%%
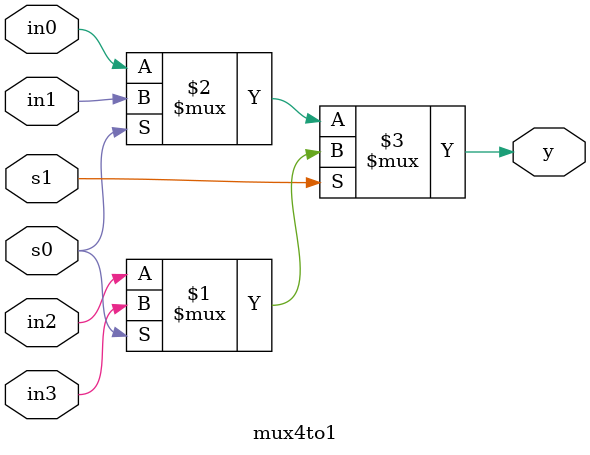
<source format=sv>
`timescale 1ns / 1ps


module mux4to1( input logic in3, in2, in1, in0, s1, s0,
                output logic y);
    assign y = s1 ? (s0 ? in3 : in2) : (s0 ? in1 : in0);
endmodule

</source>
%%
### [Problem details]
The answer should consist of every line above in which "logic" appears.

### [Solution below]
module mux4to1( input logic in3, in2, in1, in0, s1, s0,
                output logic y);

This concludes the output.